In un tempo andato con biglietto di ritorno, di Enrico Pietrangeli
Romanzo d’esordio e dunque formativo, o favolistico-formativo, ma anche realistico e neo-realistico, surreale e psichedelico, ironico e spietato, che si nutre di una visione del mondo articolata e ricca di punti di vista sulla storia e sulla lingua.
In un tempo andato con biglietto di ritorno di Enrico Pietrangeli (Kult Virtual Press, 9 euro) è un pellegrinaggio iniziatico nel caotico omphalos della generazione del ’77 o, più precisamente, di quel gruppo di adolescenti o poco più che contestava l’apparente tenuta di un assetto politico già disgregato, da tempo in declino. Erano giovani coinvolti in una politica engagé della piazza, che rivendicavano diritti e giustizia sociale e utilizzavano l’arte in modo spontaneo: quella musicale, ma anche quella visiva e letteraria. La musica, in questo caso, è struttura portante, realisticamente e simbolicamente, ed è colta in tutti i suoi aspetti più variegati e contraddittori.
Argomento scarsamente rappresentato nell’olimpo letterario, il movimento di contestazione del ’77, in questo romanzo la fa da padrone con tutti i suoi cliché, a tratti volutamente stereotipati o sgranati, che si tratti della droga o della fascinazione per l’India, del noto raduno di poeti e musicisti a Castel Porziano, fino a Massenzio, alla musica rock, pop e alla Domenica Sportiva. Grazie a questi stereotipi, i personaggi potranno conoscersi e riconoscersi in un circuito esistenziale tragicomico e trasmettere una fotografia dell’epoca eroica e trasgressiva: interpreti di vite “normali” oltre che di confine, animati da un profondo desiderio di riscatto. Per Lorenzo, indiscusso protagonista, è dunque sperimentabile la scoperta, a tratti anche distruttiva, di un sé ancora acerbo.
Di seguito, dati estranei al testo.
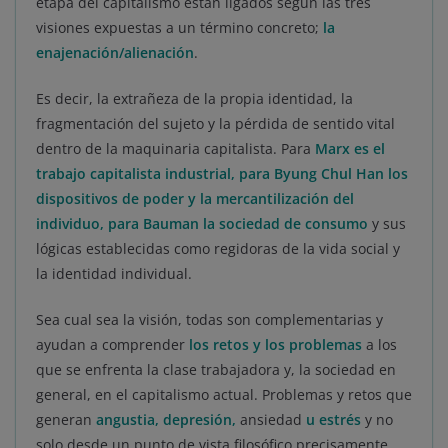
etapa del capitalismo están ligados según las tres
visiones expuestas a un término concreto;
la
enajenación/alienación
.
Es decir, la extrañeza de la propia identidad, la
fragmentación del sujeto y la pérdida de sentido vital
dentro de la maquinaria capitalista. Para
Marx es
el
trabajo
capitalista industrial, para Byung Chul Han los
dispositivos de poder y la mercantilización del
individuo, para
Bauman la sociedad de consumo
y sus
lógicas establecidas como regidoras de la vida social y
la identidad individual.
Sea cual sea la visión, todas son complementarias y
ayudan a comprender
los retos y los problemas
a los
que se enfrenta la clase trabajadora y, la sociedad en
general, en el capitalismo actual. Problemas y retos que
generan
angustia, depresión,
ansiedad
u estrés
y no
solo desde un punto de vista filosófico precisamente.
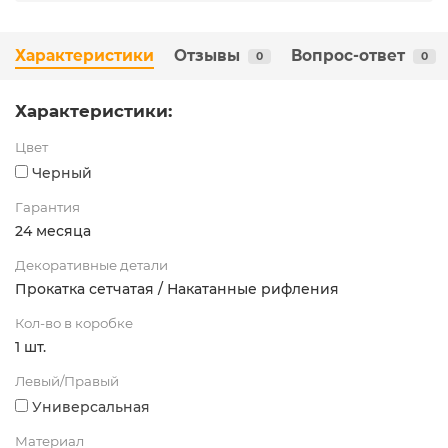
Характеристики
Отзывы
Вопрос-ответ
0
0
Характеристики:
Цвет
Черный
Гарантия
24 месяца
Декоративные детали
Прокатка сетчатая / Накатанные рифления
Кол-во в коробке
1 шт.
Левый/Правый
Универсальная
Материал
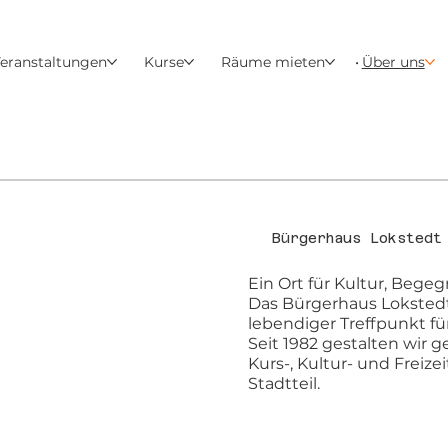
eranstaltungen
Kurse
Räume mieten
Über uns
Bürgerhaus Lokstedt
Ein Ort für Kultur, Bege
Das Bürgerhaus Lokstedt 
lebendiger Treffpunkt fü
Seit 1982 gestalten wir 
Kurs-, Kultur- und Freize
Stadtteil.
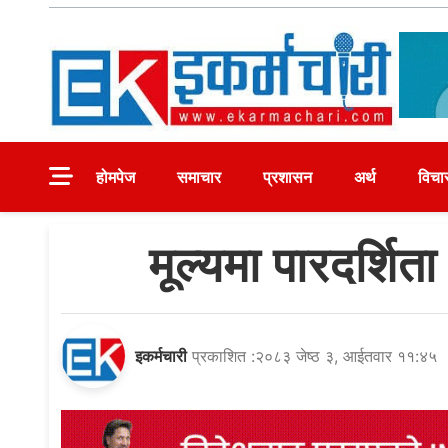
Skip
to
content
Ekarmachari
#1 Online Newsportal
होमपेज
समाचार
प्रशासन
अर्थ
विचा
मूल्यमा पारदर्शि
इकर्मचारी
प्रकाशित :२०८३ जेष्ठ ३, आईतवार ११:४५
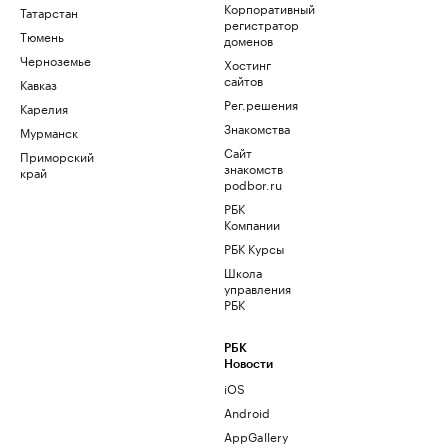
Корпоративный
Татарстан
регистратор
Тюмень
доменов
Черноземье
Хостинг
сайтов
Кавказ
Рег.решения
Карелия
Знакомства
Мурманск
Сайт
Приморский
знакомств
край
podbor.ru
РБК
Компании
РБК Курсы
Школа
управления
РБК
РБК
Новости
iOS
Android
AppGallery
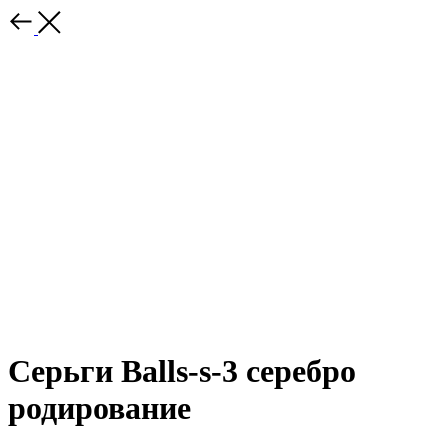
Серьги Balls-s-3 серебро
родирование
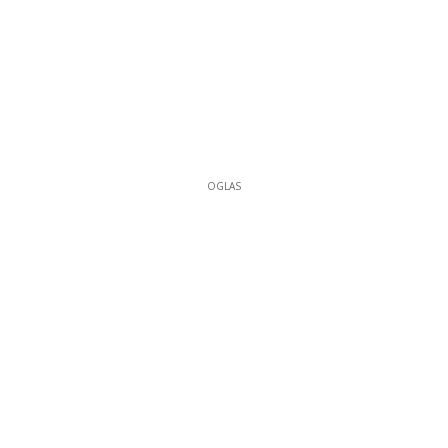
OGLAS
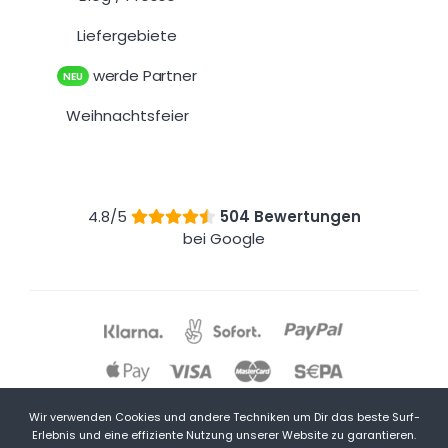
Blog
Presse
/
Liefergebiete
werde Partner
NEU
Weihnachtsfeier
4.8/5
504 Bewertungen
bei Google
Wir verwenden Cookies und andere Techniken um Dir das beste Surf-
Erlebnis und eine effiziente Nutzung unserer Website zu garantieren.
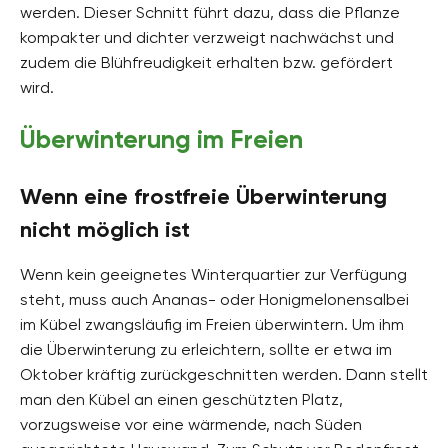
werden. Dieser Schnitt führt dazu, dass die Pflanze
kompakter und dichter verzweigt nachwächst und
zudem die Blühfreudigkeit erhalten bzw. gefördert
wird.
Überwinterung im Freien
Wenn eine frostfreie Überwinterung
nicht möglich ist
Wenn kein geeignetes Winterquartier zur Verfügung
steht, muss auch Ananas- oder Honigmelonensalbei
im Kübel zwangsläufig im Freien überwintern. Um ihm
die Überwinterung zu erleichtern, sollte er etwa im
Oktober kräftig zurückgeschnitten werden. Dann stellt
man den Kübel an einen geschützten Platz,
vorzugsweise vor eine wärmende, nach Süden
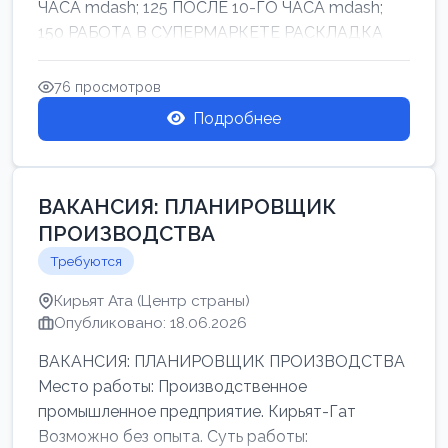
ЧАСА mdash; 125 ПОСЛЕ 10-ГО ЧАСА mdash;
150 РАБОТА В СУПЕРМАРКЕТЕ РАСКЛАДКА
ТОВАРОВ НЕ ТЯЖ...
76 просмотров
Подробнее
ВАКАНСИЯ: ПЛАНИРОВЩИК
ПРОИЗВОДСТВА
Требуются
Кирьят Ата (Центр страны)
Опубликовано: 18.06.2026
ВАКАНСИЯ: ПЛАНИРОВЩИК ПРОИЗВОДСТВА
Место работы: Производственное
промышленное предприятие. Кирьят-Гат
Возможно без опыта. Суть работы:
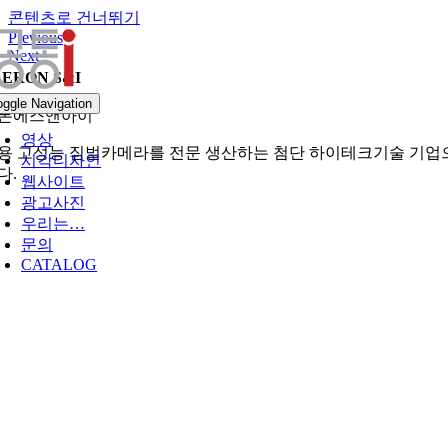
콘텐츠로 건너뛰기
Previous
Next
AERON S&I
oggle Navigation
론에스앤아이
영상
용 고성능 짐벌카메라를 전문 생산하는 첨단 하이테크기술 기업으로
시각디자인
다.
웹사이트
광고사진
우리는…
문의
CATALOG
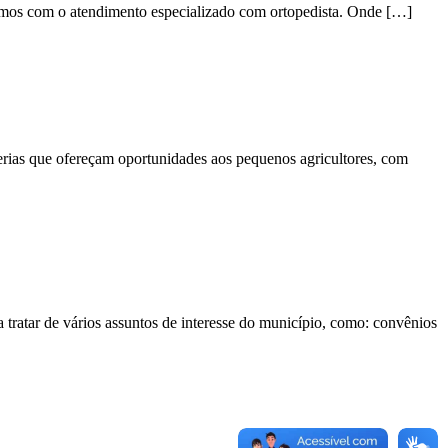
tamos com o atendimento especializado com ortopedista. Onde […]
cerias que ofereçam oportunidades aos pequenos agricultores, com
 tratar de vários assuntos de interesse do município, como: convênios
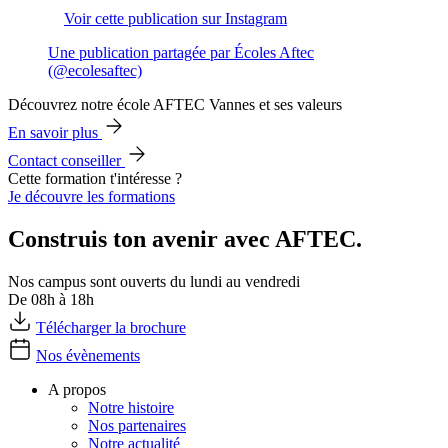
Voir cette publication sur Instagram
Une publication partagée par Écoles Aftec
(@ecolesaftec)
Découvrez notre école AFTEC Vannes et ses valeurs
En savoir plus
Contact conseiller
Cette formation t'intéresse ?
Je découvre les formations
Construis ton avenir avec AFTEC.
Nos campus sont ouverts du lundi au vendredi
De 08h à 18h
Télécharger la brochure
Nos évènements
A propos
Notre histoire
Nos partenaires
Notre actualité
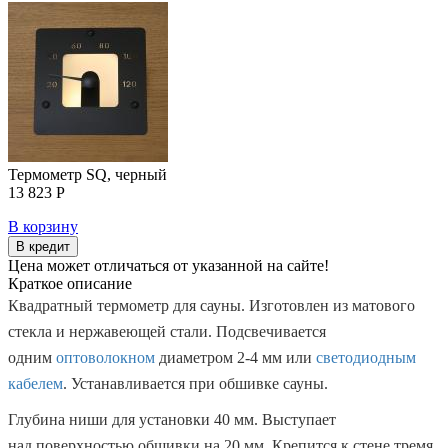
Термометр SQ, черный
13 823 Р
В корзину
В кредит
Цена может отличаться от указанной на сайте!
Краткое описание
Квадратный термометр для сауны. Изготовлен из матового
стекла и нержавеющей стали. Подсвечивается
одним
оптоволокном
диаметром 2-4 мм или
светодиодным
кабелем
. Устанавливается при обшивке сауны.
Глубина ниши для установки 40 мм. Выступает
над поверхностью обшивки на 20 мм. Крепится к стене тремя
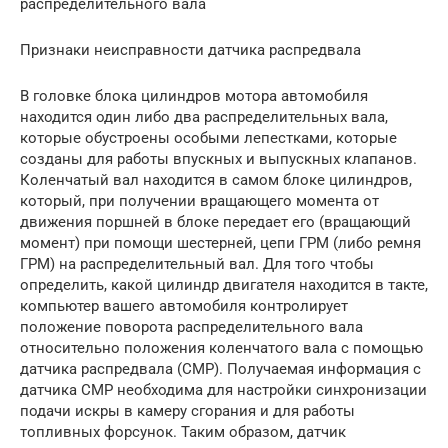
распределительного вала
Признаки неисправности датчика распредвала
В головке блока цилиндров мотора автомобиля
находится один либо два распределительных вала,
которые обустроены особыми лепестками, которые
созданы для работы впускных и выпускных клапанов.
Коленчатый вал находится в самом блоке цилиндров,
который, при получении вращающего момента от
движения поршней в блоке передает его (вращающий
момент) при помощи шестерней, цепи ГРМ (либо ремня
ГРМ) на распределительный вал. Для того чтобы
определить, какой цилиндр двигателя находится в такте,
компьютер вашего автомобиля контролирует
положение поворота распределительного вала
относительно положения коленчатого вала с помощью
датчика распредвала (СМР). Получаемая информация с
датчика СМР необходима для настройки синхронизации
подачи искры в камеру сгорания и для работы
топливных форсунок. Таким образом, датчик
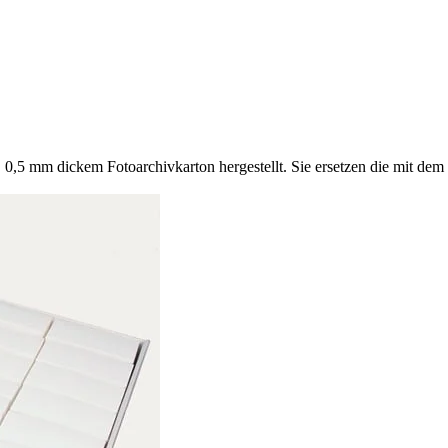
,5 mm dickem Fotoarchivkarton hergestellt. Sie ersetzen die mit dem Fi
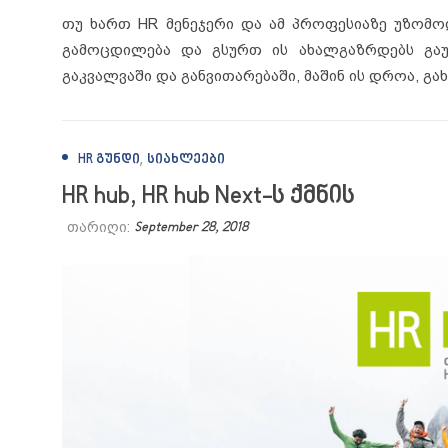
თუ ხართ HR მენეჯერი და ამ პროფესიაზე უზომ
გამოცდილება და გსურთ ის ახალგაზრდებს გა
გაკვალვაში და განვითარებაში, მაშინ ის დროა, გა
,
HR ᲒᲣᲜᲓᲘ
ᲡᲘᲐᲮᲚᲔᲔᲑᲘ
HR hub, HR hub Next-ს ქმნის
თარიღი:
September 28, 2018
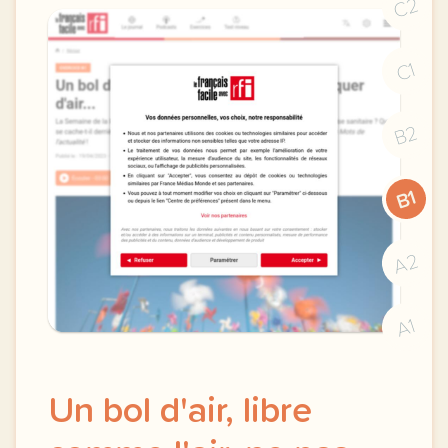
C2
C1
B2
B1
A2
A1
Un bol d'air, libre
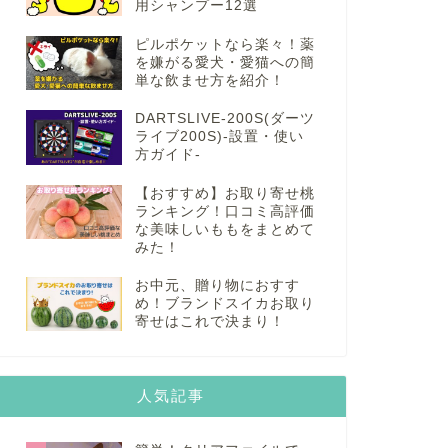
用シャンプー12選
ピルポケットなら楽々！薬
を嫌がる愛犬・愛猫への簡
単な飲ませ方を紹介！
DARTSLIVE-200S(ダーツ
ライブ200S)-設置・使い
方ガイド-
【おすすめ】お取り寄せ桃
ランキング！口コミ高評価
な美味しいももをまとめて
みた！
お中元、贈り物におすす
め！ブランドスイカお取り
寄せはこれで決まり！
人気記事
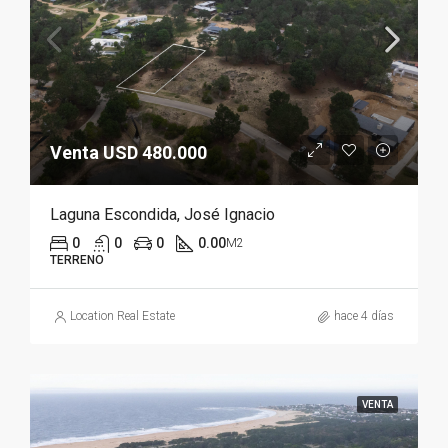
Venta USD 480.000
Laguna Escondida, José Ignacio
0
0
0
0.00
M2
TERRENO
Location Real Estate
hace 4 días
VENTA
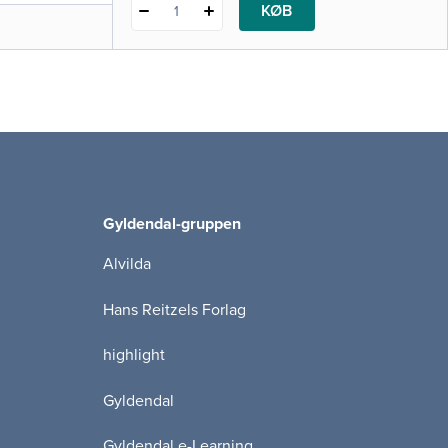
KØB
1
Gyldendal-gruppen
Alvilda
Hans Reitzels Forlag
highlight
Gyldendal
Gyldendal e-Learning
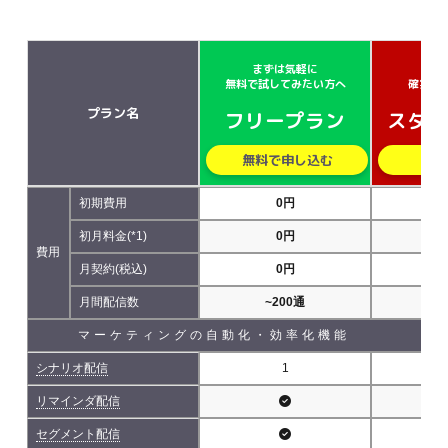
まずは気軽に
小さ
無料で試してみたい方へ
確実に
プラン名
フリープラン
スター
無料で申し込む
無
初期費用
0円
初月料金(*1)
0円
費用
月契約(税込)
0円
5,
月間配信数
~200通
~5
マーケティングの自動化・効率化機能
シナリオ配信
1
リマインダ配信
セグメント配信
La strutturazione in capitoli-racconti scandisce una ripartizione a episodi da serial televisivo, con short-stories tematicamente autonome sebbene inserite in una più ampia cornice di trama e supportate da una scrittura densa e cinetica.
Ma come per la definizione di “genere”, così per quella di “stile” e “lingua”, è necessario soffermarsi sui contrasti prima di arrivare ad una percezione d’insieme. La sfida è tra lingua colta e linguaggio popolare, cruda immediatezza e spigliata dialogicità (i dialoghi sono in buona parte in gergo dialettale), prosa d’arte e poesia. Tra le numerose investiture ricevute da Lorenzo, infatti, c’è anche quella di “poeta”. Un angelo gli apparirà più volte, sia nel sonno che nella veglia, per eleggerlo a cantore, spronandolo a fare buon uso delle ispirazioni attraverso illuminazioni creative. Angelo custode, visione allucinata, icona cristologica o pura intuizione? Forse, più semplicemente, un alter ego di fantasia caduto sulla terra.
Miti e archetipi delle origini sono evocati di continuo ma sfuggono dall’autoreferenzialità, contemplata semmai nella messa in scena di macchiette esilaranti. La loro lucida definizione arriverà a distanza e sarà scandita da un’ellissi temporale di circa vent’anni, corrispondente alla seconda parte, il “biglietto di ritorno” dalla storia, appunto, ovvero gli ultimi tre capitoli del romanzo. Ora lo slancio vitale della conoscenza è diventato coscienza, evoluzione in senso “bergsoniano”. Lorenzo può finalmente attestarsi quale exemplum del suo tempo, come anello di congiunzione tra passato e presente in bilico tra il “bianco e nero” e il technicolor.
Tempo musicale, flusso interiore e tempo narrativo procedono di pari passo e con armonia in un complesso gioco di rimandi, anticipazioni, flashback, parallelismi cronologici e giochi anacronistici, come la citazione di Chi l’ha visto ante-litteram o la breve descrizione dell’144 (servizio erotico telefonico apparso alla fine del secolo scorso).
E poi c’è il tempo del disincanto. Sono state superate tante prove e scoperti molti enigmi. Le occulte alchimie degli eventi premieranno Lorenzo, ormai adulto, trasformandolo in un personaggio-narratore, cantore della memoria e inventeranno, come testimone della narrazione, un autore-personaggio che fatalmente scrive romanzi e vende al mercatino di modernariato reperti sacrali di musica non riproducibile: – i vinili – già nostalgicamente soppiantati non solo dai CD, ma anche dai più impalpabili MP3. Sacrale, a questo punto, diviene anche il risvolto del racconto che tramanda esperienze e salva dalla morte.